O cantor MC Poze do Rodo foi preso pela Polícia Civil do Rio de Janeiro, no dia 25 de maio, em uma ação que rapidamente ganhou as redes sociais. O artista foi detido enquanto se apresentava em um evento no bairro de Bangu, na Zona Oeste da capital fluminense. Conduzido algemado, sem camisa e descalço, diante de câmeras posicionadas previamente, Poze foi acusado de fazer apologia ao crime e de envolvimento com associação para o tráfico de drogas. As imagens da abordagem viralizaram — e, com elas, cresceu também o debate sobre os limites da atuação estatal.

Para o advogado alagoano Caio César, pós-graduado em Direito Penal e Processual Penal, o caso é um exemplo claro daquilo que a doutrina penal crítica classifica como “Direito Penal do Espetáculo” — um modelo em que a persecução penal deixa de servir à responsabilização jurídica séria e passa a funcionar como ferramenta de encenação para saciar o desejo punitivo de parte da sociedade.

“Não se tratou de uma prisão técnica, mas de um show. A forma como MC Poze foi exposto ao público, com a presença ostensiva da imprensa e o uso desnecessário de algemas, viola a Súmula Vinculante nº 11 do Supremo Tribunal Federal, que condiciona esse tipo de contenção a situações de resistência ou risco, o que não se aplicava ali”, afirma o advogado.

Segundo ele, o episódio não pode ser visto como caso isolado. “É mais uma manifestação da seletividade penal que recai, quase sempre, sobre jovens negros e periféricos. Enquanto figuras influentes do meio político ou econômico são tratadas com todas as garantias legais, artistas populares como MC Poze são alvos de ações midiáticas que buscam reforçar a ideia de uma repressão eficaz, ainda que à margem da legalidade.”

As acusações contra o cantor baseiam-se em trechos de suas músicas e declarações públicas — material que, segundo Caio César, se insere no campo da liberdade de expressão artística, garantida pela Constituição Federal. Ele explica que o crime de apologia ao crime, previsto no artigo 287 do Código Penal, exige a exaltação pública de um fato criminoso determinado. Já a acusação de associação para o tráfico, prevista na Lei de Drogas (11.343/06), depende de provas concretas de estabilidade e vínculo permanente com organização criminosa — elementos que, até agora, não foram apresentados.

“O que há são interpretações subjetivas, muitas vezes contaminadas por estigmas sociais e raciais.
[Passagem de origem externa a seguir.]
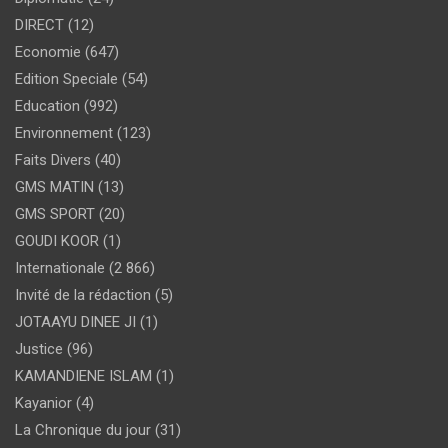
DIRECT
(12)
Economie
(647)
Edition Speciale
(54)
Education
(992)
Environnement
(123)
Faits Divers
(40)
GMS MATIN
(13)
GMS SPORT
(20)
GOUDI KOOR
(1)
Internationale
(2 866)
Invité de la rédaction
(5)
JOTAAYU DINEE JI
(1)
Justice
(96)
KAMANDIENE ISLAM
(1)
Kayanior
(4)
La Chronique du jour
(31)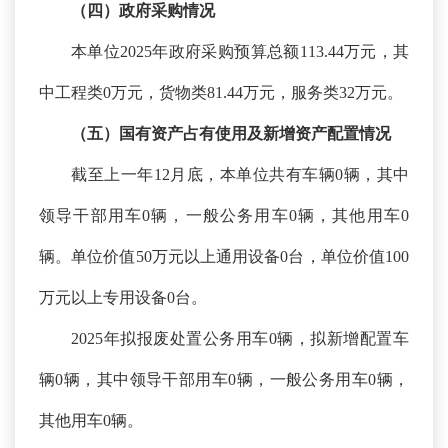
（四）政府采购情况
本单位
2025年政府采购预算总额113.44万元，其
中工程类0万元，货物类81.44万元，服务类32万元。
（五）国有资产占有使用及新增资产配置情况
截至上一年
12月底，本单位共有车辆0辆，其中
领导干部用车0辆，一般公务用车0辆，其他用车0
辆。单位价值50万元以上通用设备0台，单位价值100
万元以上专用设备0台。
2025年拟报废处置公务用车0辆，拟新增配置车
辆0辆，其中领导干部用车0辆，一般公务用车0辆，
其他用车0辆。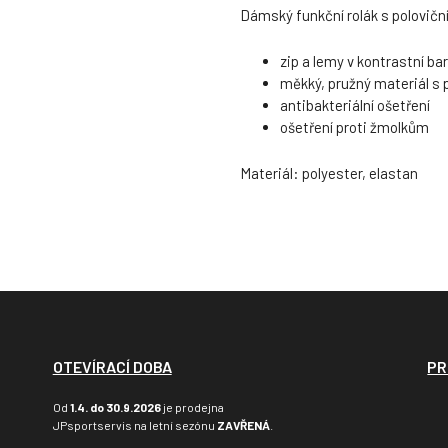
Dámský funkční rolák s polovič
zip a lemy v kontrastní ba
měkký, pružný materiál s 
antibakteriální ošetření
ošetření proti žmolkům
Materiál: polyester, elastan
OTEVÍRACÍ DOBA
PR
Od
1.4. do 30.9.2026
je prodejna
JPsportservis na letní sezónu
ZAVŘENÁ
.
A cultura de favela e o estilo de vida periférico não podem ser confundidos com crime. Quando o Estado se vale dessas expressões para justificar prisões, ele não está promovendo justiça, mas sim criminalizando a estética, a linguagem e a origem de uma parcela da população”, alerta o jurista.

MC Poze foi solto dias depois, por decisão da Justiça, que reconheceu a falta de fundamentação para a manutenção da prisão. Mesmo assim, o impacto da exposição pública persiste. “A prisão, ainda que revertida, já produziu seu efeito simbólico: marcar o artista como perigoso, como ‘exemplo’”, pontua Caio.
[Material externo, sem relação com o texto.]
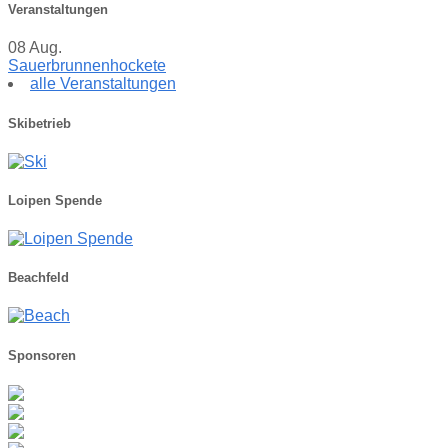
Veranstaltungen
08
Aug.
Sauerbrunnenhockete
alle Veranstaltungen
Skibetrieb
Loipen Spende
Beachfeld
Sponsoren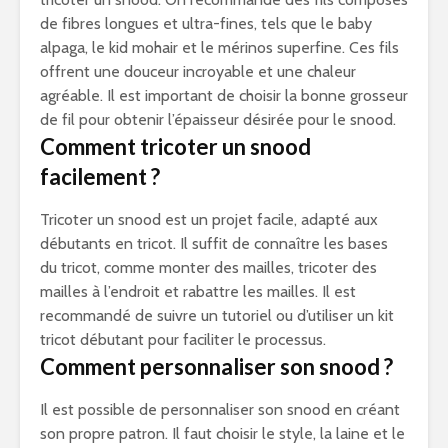
de fibres longues et ultra-fines, tels que le baby
alpaga, le kid mohair et le mérinos superfine. Ces fils
offrent une douceur incroyable et une chaleur
agréable. Il est important de choisir la bonne grosseur
de fil pour obtenir l’épaisseur désirée pour le snood.
Comment tricoter un snood
facilement ?
Tricoter un snood est un projet facile, adapté aux
débutants en tricot. Il suffit de connaître les bases
du tricot, comme monter des mailles, tricoter des
mailles à l’endroit et rabattre les mailles. Il est
recommandé de suivre un tutoriel ou d’utiliser un kit
tricot débutant pour faciliter le processus.
Comment personnaliser son snood ?
Il est possible de personnaliser son snood en créant
son propre patron. Il faut choisir le style, la laine et le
Para ele, o episódio acende um alerta sobre o risco de se permitir que o sistema de Justiça funcione a partir de pressões externas e espetáculos públicos. “Ao naturalizarmos essas práticas contra certos grupos, abrimos um perigoso precedente. Não é apenas o cantor que está sendo julgado. É o próprio modelo de Justiça que insiste em confundir repressão com solução, mídia com verdade, vingança com justiça. O show precisa acabar.”